Thursday, April 28, 2011

This Byrd’s Wild About Folks Songs

LIBBY CUDMORE : MUSIC PREVIEW

McGuinn, Sebastian Perform At Oneonta


Roger McGuinn, right, will perform in the county Sunday, May 1.

ONEONTA

It’s been almost 50 years since Roger McGuinn, David Crosby, Chris Hillman, Gene Clark and Michael Clark formed the influential rock group, The Byrds.  Now a solo act, McGuinn brings his trademark folk-rock sound Sunday, May 1, to the Oneonta Theatre in a double-headline show with The Lovin’ Spoonfuls’ John Sebastian on Sunday, May 1.
Fans can expect a full-fledged show from McGuinn, complete with Byrds classics, traditional folk songs and even a little storytelling in between songs.  “I just love performing,” McGuinn said in a telephone interview Monday, April 25.  “And I just chain it all into one big story.”
Folk music is a passion for McGuinn. Back in 1995, he noticed an absence of traditional folk singers performing the old English ballads, as many of them were turning into singer-songwriters. 
In conjunction with the University of North Carolina at Chapel Hill, McGuinn started the Folk Den, an online collection of over 190 songs, complete with chords, lyrics and pictures, for musicians and listeners to download free of charge.
“I saw a possibility of old songs getting lost in the shuffle,” he said.  “I wanted to keep the old songs alive.”  He also found himself returning to his own folk music roots, playing solo shows with just his own four instruments on stage.
But it isn’t just touring and archiving folk music that keeps McGuinn busy.  He is also currently shooting a documentary about his life as a musician.
Tentatively titled “River Flows,” the film will trace his time both with The Byrds and as a solo act, featuring concert footage and interviews with fellow musicians such as Tom Petty, Bruce Springsteen and Judy Collins, for whom McGuinn had been a musical director on her third album.
He compares the film to the out-of-print Hollywood Records collection “Live from Mars,” which featured acoustic versions of Byrds classics such as “Mr.

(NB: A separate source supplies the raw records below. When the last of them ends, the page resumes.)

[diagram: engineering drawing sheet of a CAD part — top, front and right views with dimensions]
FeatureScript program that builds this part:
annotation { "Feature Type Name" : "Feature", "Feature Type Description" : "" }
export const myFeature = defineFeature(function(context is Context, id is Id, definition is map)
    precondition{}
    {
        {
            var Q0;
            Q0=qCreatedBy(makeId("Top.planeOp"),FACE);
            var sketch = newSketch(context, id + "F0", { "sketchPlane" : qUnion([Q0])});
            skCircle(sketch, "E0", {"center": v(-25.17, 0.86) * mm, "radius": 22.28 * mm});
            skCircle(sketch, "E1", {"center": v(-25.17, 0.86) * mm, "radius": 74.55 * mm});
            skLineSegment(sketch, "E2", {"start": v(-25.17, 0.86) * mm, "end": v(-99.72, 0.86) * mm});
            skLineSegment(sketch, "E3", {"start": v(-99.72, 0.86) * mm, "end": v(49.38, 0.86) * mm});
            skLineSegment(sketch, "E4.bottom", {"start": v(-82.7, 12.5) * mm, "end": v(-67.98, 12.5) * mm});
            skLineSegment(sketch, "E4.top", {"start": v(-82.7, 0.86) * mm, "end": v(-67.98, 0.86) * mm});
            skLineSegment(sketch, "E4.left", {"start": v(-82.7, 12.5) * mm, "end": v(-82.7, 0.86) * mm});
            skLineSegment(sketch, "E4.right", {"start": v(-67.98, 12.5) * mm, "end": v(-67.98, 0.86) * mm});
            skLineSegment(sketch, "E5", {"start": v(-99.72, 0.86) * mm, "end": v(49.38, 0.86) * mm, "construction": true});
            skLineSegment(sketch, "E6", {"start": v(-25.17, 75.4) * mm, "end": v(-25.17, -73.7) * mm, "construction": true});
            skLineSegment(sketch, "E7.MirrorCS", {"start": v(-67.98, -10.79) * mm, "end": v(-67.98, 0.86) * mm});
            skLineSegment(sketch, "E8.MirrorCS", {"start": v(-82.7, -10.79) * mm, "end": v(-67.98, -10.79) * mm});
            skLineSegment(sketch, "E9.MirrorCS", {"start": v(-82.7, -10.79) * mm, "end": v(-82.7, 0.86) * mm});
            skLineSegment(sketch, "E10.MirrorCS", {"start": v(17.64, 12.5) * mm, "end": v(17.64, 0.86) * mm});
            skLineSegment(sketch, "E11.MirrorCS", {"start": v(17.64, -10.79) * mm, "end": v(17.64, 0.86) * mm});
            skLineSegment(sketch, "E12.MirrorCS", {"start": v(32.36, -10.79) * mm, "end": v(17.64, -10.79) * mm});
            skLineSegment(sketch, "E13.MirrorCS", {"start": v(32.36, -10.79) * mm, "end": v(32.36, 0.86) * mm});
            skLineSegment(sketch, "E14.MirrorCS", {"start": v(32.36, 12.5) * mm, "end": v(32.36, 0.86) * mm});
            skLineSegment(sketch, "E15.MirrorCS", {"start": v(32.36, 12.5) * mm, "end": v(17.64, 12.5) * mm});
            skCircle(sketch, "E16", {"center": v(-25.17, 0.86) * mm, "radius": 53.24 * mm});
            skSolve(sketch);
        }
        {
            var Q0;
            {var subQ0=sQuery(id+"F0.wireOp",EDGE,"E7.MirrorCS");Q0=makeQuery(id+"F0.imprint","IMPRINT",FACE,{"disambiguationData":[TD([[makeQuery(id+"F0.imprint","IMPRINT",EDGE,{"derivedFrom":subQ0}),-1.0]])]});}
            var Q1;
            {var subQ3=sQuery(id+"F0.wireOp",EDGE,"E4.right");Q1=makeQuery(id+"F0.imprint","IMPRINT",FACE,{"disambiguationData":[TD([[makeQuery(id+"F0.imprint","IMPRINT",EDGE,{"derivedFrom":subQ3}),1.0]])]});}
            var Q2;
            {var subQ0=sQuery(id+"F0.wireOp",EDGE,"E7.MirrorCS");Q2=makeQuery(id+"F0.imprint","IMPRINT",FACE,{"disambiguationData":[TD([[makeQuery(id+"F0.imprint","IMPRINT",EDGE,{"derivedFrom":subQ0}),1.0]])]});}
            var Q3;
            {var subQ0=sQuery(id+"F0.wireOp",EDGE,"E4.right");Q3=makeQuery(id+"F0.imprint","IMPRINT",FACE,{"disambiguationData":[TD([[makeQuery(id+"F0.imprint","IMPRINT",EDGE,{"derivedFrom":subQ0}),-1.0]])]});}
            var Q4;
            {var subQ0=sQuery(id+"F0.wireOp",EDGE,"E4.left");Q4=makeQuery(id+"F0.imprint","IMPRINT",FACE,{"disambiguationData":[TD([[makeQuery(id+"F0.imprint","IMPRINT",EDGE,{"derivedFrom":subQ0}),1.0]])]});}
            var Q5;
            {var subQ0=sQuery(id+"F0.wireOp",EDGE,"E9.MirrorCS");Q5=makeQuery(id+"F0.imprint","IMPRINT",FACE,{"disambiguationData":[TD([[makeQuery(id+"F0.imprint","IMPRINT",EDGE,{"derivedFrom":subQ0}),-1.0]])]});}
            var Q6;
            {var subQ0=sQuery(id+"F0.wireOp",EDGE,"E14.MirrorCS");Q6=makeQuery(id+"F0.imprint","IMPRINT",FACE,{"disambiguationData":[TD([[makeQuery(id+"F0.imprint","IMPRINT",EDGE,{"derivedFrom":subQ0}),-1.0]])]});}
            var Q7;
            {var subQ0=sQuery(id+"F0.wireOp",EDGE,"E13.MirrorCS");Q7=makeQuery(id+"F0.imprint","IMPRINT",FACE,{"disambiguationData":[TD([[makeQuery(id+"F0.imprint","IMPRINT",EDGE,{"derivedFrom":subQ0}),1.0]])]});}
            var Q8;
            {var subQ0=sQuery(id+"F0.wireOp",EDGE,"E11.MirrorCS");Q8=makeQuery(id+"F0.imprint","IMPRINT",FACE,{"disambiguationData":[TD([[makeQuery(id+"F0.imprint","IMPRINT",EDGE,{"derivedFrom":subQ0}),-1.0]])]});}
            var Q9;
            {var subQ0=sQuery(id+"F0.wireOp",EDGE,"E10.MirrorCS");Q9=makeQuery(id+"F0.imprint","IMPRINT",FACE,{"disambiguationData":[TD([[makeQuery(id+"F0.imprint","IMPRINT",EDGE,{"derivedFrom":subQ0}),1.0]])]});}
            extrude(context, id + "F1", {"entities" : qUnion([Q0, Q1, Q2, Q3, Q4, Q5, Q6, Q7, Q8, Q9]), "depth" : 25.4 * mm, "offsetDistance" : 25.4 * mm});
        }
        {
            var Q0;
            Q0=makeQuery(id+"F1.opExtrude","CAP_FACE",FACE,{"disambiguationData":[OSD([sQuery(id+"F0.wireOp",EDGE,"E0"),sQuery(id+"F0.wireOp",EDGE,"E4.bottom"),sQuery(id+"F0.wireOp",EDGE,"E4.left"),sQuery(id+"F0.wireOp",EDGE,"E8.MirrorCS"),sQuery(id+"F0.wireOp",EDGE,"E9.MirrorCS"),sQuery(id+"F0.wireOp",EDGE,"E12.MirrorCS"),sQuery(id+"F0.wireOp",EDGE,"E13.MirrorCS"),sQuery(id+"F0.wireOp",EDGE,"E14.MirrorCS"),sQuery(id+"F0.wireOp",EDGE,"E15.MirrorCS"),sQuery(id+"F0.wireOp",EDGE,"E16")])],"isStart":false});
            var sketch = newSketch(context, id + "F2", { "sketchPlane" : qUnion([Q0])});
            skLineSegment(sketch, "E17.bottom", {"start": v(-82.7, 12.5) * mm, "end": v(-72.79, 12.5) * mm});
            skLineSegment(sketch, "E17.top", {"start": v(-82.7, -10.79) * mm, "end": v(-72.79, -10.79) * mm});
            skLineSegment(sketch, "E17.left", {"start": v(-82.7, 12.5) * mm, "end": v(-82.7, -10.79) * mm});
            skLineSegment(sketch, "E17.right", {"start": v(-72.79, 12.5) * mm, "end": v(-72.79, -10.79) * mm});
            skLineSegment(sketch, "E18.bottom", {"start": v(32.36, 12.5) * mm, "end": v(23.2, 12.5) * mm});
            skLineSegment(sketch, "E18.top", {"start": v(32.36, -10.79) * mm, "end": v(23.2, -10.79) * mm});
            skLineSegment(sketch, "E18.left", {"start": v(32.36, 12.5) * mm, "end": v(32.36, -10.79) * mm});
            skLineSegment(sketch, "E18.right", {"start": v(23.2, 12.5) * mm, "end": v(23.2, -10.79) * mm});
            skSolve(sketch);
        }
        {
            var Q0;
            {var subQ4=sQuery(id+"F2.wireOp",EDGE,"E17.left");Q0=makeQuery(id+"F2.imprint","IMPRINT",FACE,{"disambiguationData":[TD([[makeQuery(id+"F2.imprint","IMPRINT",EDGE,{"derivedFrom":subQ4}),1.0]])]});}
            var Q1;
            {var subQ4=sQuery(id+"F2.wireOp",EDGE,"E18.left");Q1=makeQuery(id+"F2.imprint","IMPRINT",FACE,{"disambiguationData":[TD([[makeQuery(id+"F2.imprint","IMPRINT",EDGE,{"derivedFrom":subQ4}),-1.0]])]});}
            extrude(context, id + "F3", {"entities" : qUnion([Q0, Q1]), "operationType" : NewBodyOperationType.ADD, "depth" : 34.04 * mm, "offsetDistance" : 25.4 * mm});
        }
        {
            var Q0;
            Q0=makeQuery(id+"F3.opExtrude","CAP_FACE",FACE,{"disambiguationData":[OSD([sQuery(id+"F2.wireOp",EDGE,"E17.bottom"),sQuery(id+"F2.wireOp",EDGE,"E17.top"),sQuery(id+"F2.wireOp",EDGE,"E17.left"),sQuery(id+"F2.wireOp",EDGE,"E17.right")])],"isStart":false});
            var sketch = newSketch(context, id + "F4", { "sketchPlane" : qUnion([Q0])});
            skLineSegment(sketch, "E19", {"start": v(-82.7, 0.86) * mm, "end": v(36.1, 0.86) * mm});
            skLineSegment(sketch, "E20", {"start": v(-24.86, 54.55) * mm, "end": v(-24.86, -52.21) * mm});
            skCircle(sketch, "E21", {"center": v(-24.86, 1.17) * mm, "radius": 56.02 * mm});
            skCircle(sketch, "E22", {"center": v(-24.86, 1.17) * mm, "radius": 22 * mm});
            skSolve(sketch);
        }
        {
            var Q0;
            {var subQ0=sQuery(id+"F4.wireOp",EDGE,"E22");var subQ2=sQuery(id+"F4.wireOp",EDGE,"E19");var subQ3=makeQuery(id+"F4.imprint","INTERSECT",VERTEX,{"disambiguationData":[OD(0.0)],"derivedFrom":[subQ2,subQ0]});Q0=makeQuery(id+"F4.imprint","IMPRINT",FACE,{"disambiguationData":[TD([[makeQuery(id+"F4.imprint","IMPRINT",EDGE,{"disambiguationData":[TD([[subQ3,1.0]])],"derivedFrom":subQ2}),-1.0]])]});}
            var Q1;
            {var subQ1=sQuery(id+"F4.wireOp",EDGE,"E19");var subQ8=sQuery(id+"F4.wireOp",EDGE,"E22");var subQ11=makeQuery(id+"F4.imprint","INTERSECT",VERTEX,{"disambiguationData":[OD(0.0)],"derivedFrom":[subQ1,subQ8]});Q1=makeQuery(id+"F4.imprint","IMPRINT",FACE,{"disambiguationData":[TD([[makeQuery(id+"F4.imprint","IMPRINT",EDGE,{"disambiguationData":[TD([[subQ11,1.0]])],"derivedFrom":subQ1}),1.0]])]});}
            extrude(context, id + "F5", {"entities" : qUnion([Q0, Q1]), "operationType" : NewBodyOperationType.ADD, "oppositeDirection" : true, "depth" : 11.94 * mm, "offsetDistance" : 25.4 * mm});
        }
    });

Tamborine Man” and “Turn Turn Turn,” as well as some of his stories from the road.
McGuinn also designed a limited-addition guitar for Martin Guitars, the seven-string acoustic Roger McGuinn HD7.  This guitar captures McGuinn’s signature “jingle-jangle” sound with a doubled g-string--the second string tuned an octave higher,  it allowed McGuinn to play melody and lead lines on the g-string, a trick taught to him by George Harrison.



IF YOU GO:  Roger McGuinn, John Sebastian at 7:30 p.m. Sunday, May 1, at the Oneonta Theater.  Tickets $50 at door, or $45 in advance at Music Square, Eighth Note, Green Toad and Maxwell’s in Oneonta, Stagecoach Coffee in Cooperstown.